Embora tenha sempre sido objeto de estudo da política, a história da excepcionalidade no direito é bem mais recente. O debate sobre seus aspectos políticos e jurídicos ganhou mais corpo teórico especialmente a partir da tradução da obra de Carl Schmitt — jurista antiliberal alemão de inclinação católica conservadora, que forneceu quadro teórico para a estrutura do estado totalitário nazista — para outras línguas. Ainda que adote posição extrema, que vai contra ideais democráticos e liberais aceitos por correntes majoritárias do pensamento atual, o autor continua sendo referência nos estudos sobre o tema (Scheuerman, 2016; Kalyvas, 2008). Conforme defendido por ele, a excepcionalidade traz à tona poderes extraordinários às autoridades executivas, em detrimento das legislativas, e tem subjacente a ideia de necessidade.
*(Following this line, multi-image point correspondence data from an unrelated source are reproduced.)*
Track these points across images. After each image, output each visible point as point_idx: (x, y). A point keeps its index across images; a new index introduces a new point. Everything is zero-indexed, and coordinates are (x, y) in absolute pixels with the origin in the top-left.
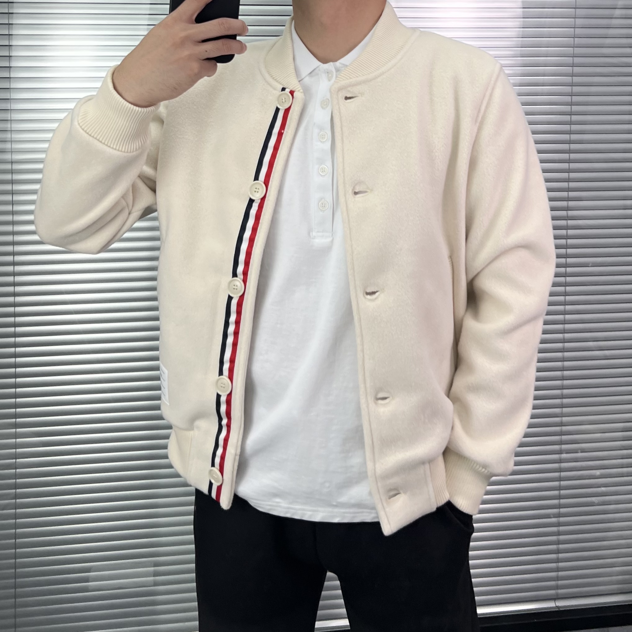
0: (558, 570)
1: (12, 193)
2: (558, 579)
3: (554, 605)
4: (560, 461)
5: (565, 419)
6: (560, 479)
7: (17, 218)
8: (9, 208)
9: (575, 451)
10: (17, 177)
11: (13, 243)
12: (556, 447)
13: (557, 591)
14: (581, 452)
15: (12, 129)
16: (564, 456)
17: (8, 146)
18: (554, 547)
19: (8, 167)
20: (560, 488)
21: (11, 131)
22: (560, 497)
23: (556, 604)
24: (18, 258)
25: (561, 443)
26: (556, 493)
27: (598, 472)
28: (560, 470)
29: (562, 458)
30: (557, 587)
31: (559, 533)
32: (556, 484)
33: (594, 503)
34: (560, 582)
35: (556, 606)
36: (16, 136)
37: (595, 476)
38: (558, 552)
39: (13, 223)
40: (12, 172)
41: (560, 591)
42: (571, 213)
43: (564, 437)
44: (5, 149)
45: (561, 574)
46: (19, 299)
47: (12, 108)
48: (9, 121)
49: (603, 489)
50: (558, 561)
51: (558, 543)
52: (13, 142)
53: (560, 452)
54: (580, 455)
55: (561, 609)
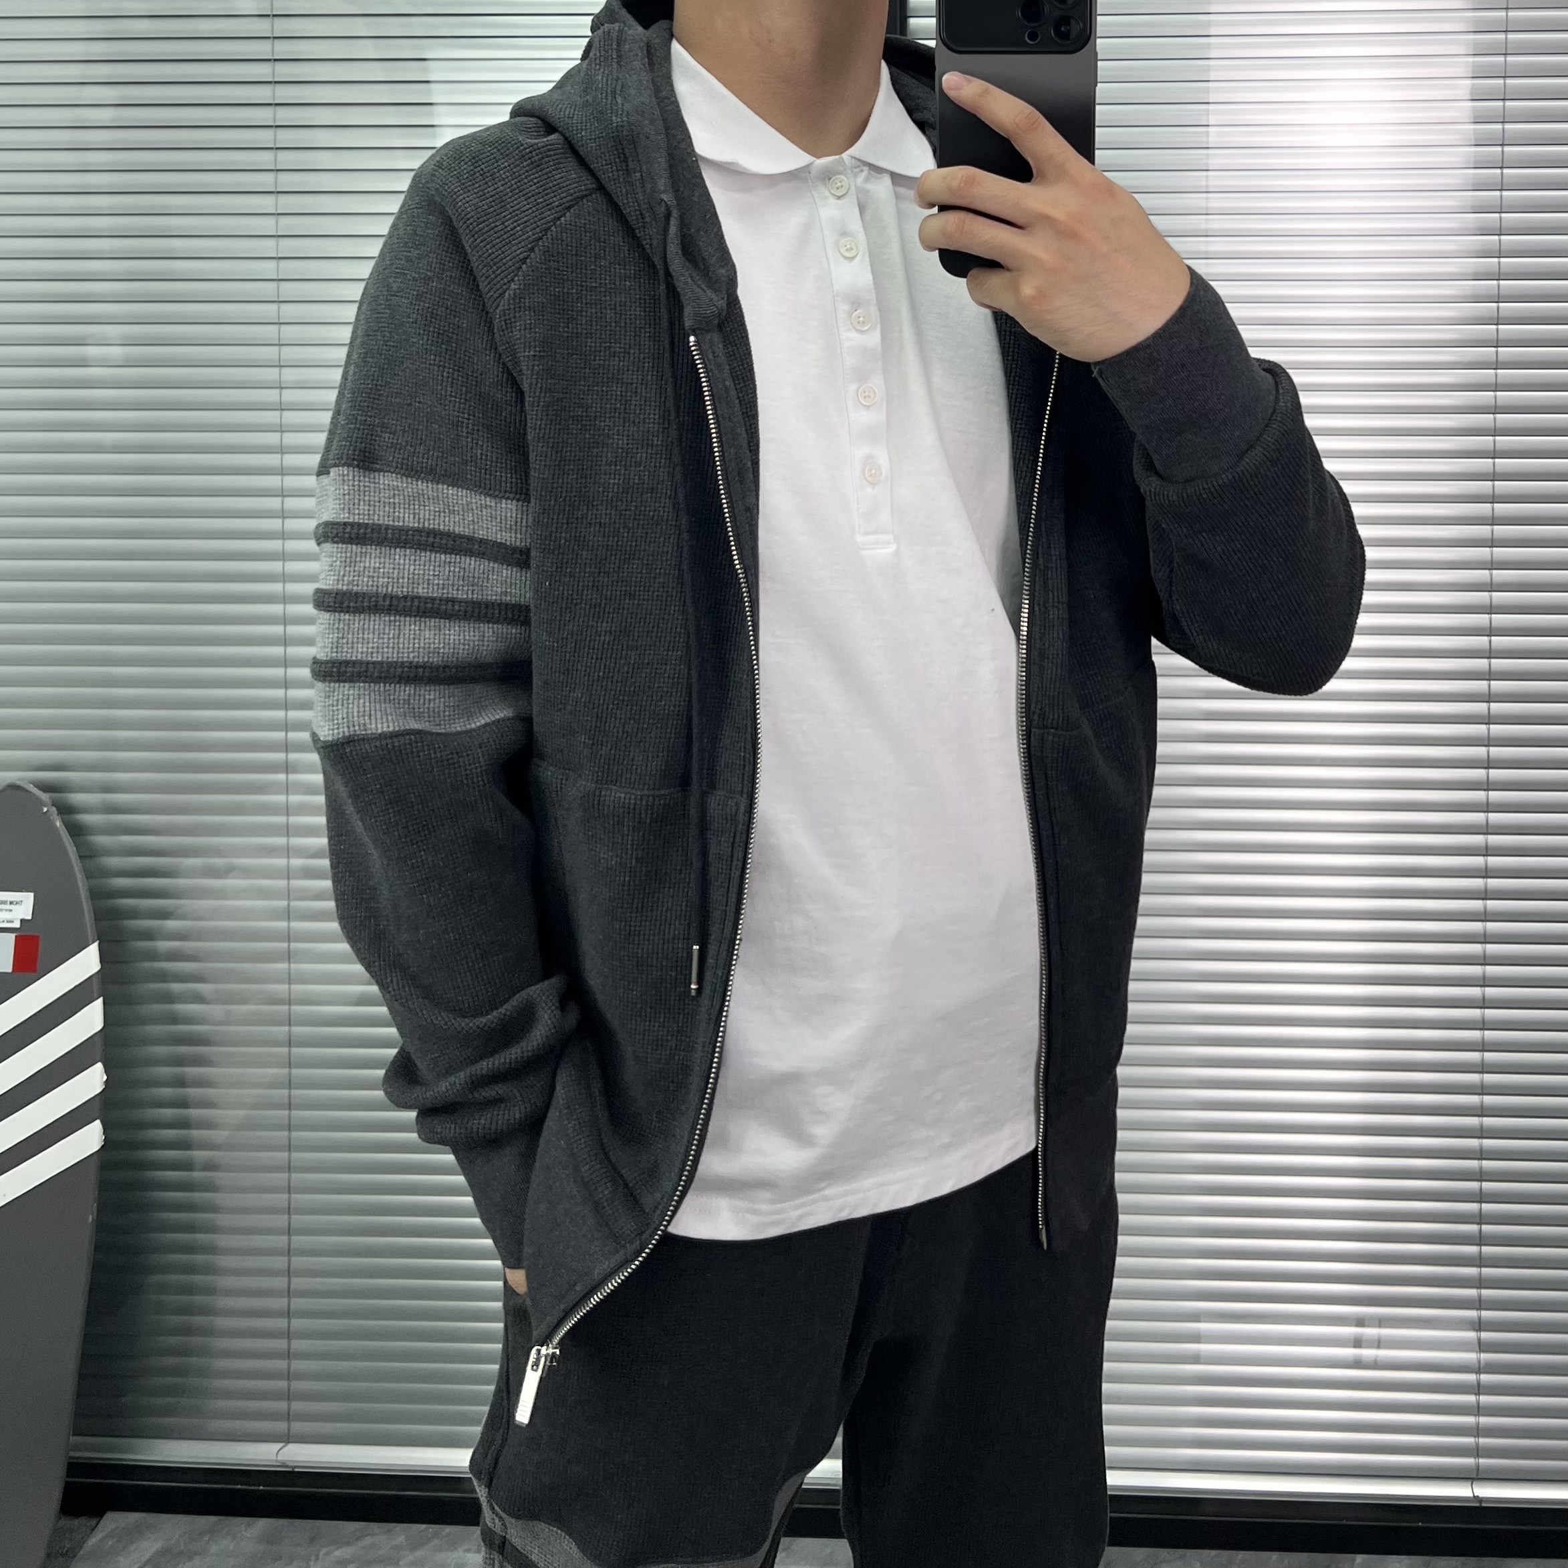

A própria terminologia da excepcionalidade, porém, já é um campo controverso no direito. Tradições diferentes usaram expressões diversas para tratar de ideias similares. Ainda que hoje emergência e exceção sejam lidas como sinônimos, elas têm trajetórias distintas, e, conceitualmente, a identificação das duas ideias vem sendo questionada (Lazar, 2009).
Atualmente predomina o termo “emergência”, que se liga a uma rica história conceitual que começa na Roma Antiga, com a instauração das “ditaduras” — que, na época, não correspondiam à noção contemporânea do termo. O modelo romano de ditadura serviu de parâmetro para as formas atuais de emergência (Gross & Aoláin, 2006; Dyzenhaus, 2006). Segundo a prática, o ditador era apontado pelos cônsules da época e recomendado pelo Senado, exercendo, a partir disso, poderes excepcionais, embora chancelados pelas altas leis e a cultura política da época. O objetivo almejado era a restauração da ordem e da segurança à República, especialmente em vista de uma ameaça militar. Os poderes ditatoriais, por sua vez, eram restritos a um prazo de seis meses ou até o fim do governo dos cônsules que haviam apontado o ditador. A despeito dessa nova estrutura de poder, a política ordinária se mantinha operante, com as instituições cumprindo suas funções e servindo também como instâncias de controle ao poder ditatorial.
Partindo da tradição romana, diversos braços de literatura se formaram, e o tratamento da excepcionalidade mudou significativamente. É comum encontrar na tradição francesa referências ao estado de sítio, ao passo que na literatura anglo-saxã o debate vem geralmente associado à lei marcial e à emergência e, na literatura alemã, ao estado de exceção (Agamben, 2005; Scheppele, 2004). O conceito de lei marcial é historicamente vago, mas originalmente o termo era identificado com o direito militar e o sistema de justiça militar, sendo aplicado em tempos de guerra. Já na América Latina houve incorporação da noção francesa de estado de sítio e desenvolvimentos subsequentes.
Ditaduras hoje já não são mais entendidas nos moldes romanos e são relacionadas às ideias de falta de controle e abuso de poder. Na história recente da América Latina, por exemplo, diversos golpes civis-militares se combinaram a declarações de estado de sítio, como foi o caso do Chile em 1973. A Junta de Governo instaurada decretou-o logo após o golpe de 11 de setembro, e ele foi prolongado por quase cinco anos, sendo invocado em anos posteriores também. No Brasil, por outro lado, tal estado não foi declarado quando houve o golpe de 1964.
Hoje, a exceção no direito é tratada no campo do direito constitucional, que se ocupa dos limites do Estado frente a direitos fundamentais, separação de Poderes e parâmetros democráticos. Há, por outro lado, diversos modelos possíveis para estudá-la, a depender dos documentos em que estão previstas as regras (constituições ou não) e de que autoridades são intituladas para decretar um “estado de emergência”, deter “poderes excepcionais” e, com base neles, exercer “medidas” concretas restritivas de direitos. Alternativas críticas a esses modelos também existem e optam ou pela operação ordinária das instituições, como se não houvesse uma situação excepcional, ou pelo reconhecimento aberto de que tais situações demandam medidas fora do direito.